Hi all does anyone know dates for this year’s Waxstock or if it’s happening? Seems really late in the day not to know dates for an event that is potentially only 6 months away and to ensure all the traders can book it in their calendars (I work in events and you normally promote the following year’s event at the previous event with early bird discount at etc.) Soms of us need to book time off work to go!

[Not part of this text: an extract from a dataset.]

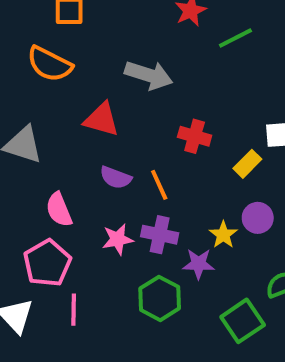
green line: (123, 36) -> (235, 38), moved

Anyone heard anything?


----------



## -Kev- (Oct 30, 2007)

Remember 2022? Whos ready to go bigger for our 2023 10th anniversary show?! | By Waxstock | Facebook


872 views, 65 likes, 10 loves, 26 comments, 6 shares, Facebook Watch Videos from Waxstock: Remember 2022? Whos ready to go bigger for our 2023 10th anniversary show?!




fb.watch


----------



## gs_mick (5 mo ago)

Oh Kev you’re amazing thanks!!!


----------



## Clean and Shiny (Mar 3, 2007)

We will be there


----------



## IvorB1H (6 mo ago)

Might drag my lad to this if we aren’t away …and lock up the credit card


----------



## DC_cambs (1 mo ago)

Is there a date for this ?


----------



## Peirre (Jun 29, 2015)

As it’s back to its original date it means it again clashes with other events that have already arranged to attend and so I can’t go to Waxstock


----------



## macca666 (Mar 30, 2010)

DC_cambs said:


> Is there a date for this ?


It's on the Waxstock website showing as 22 & 23 July 2023


----------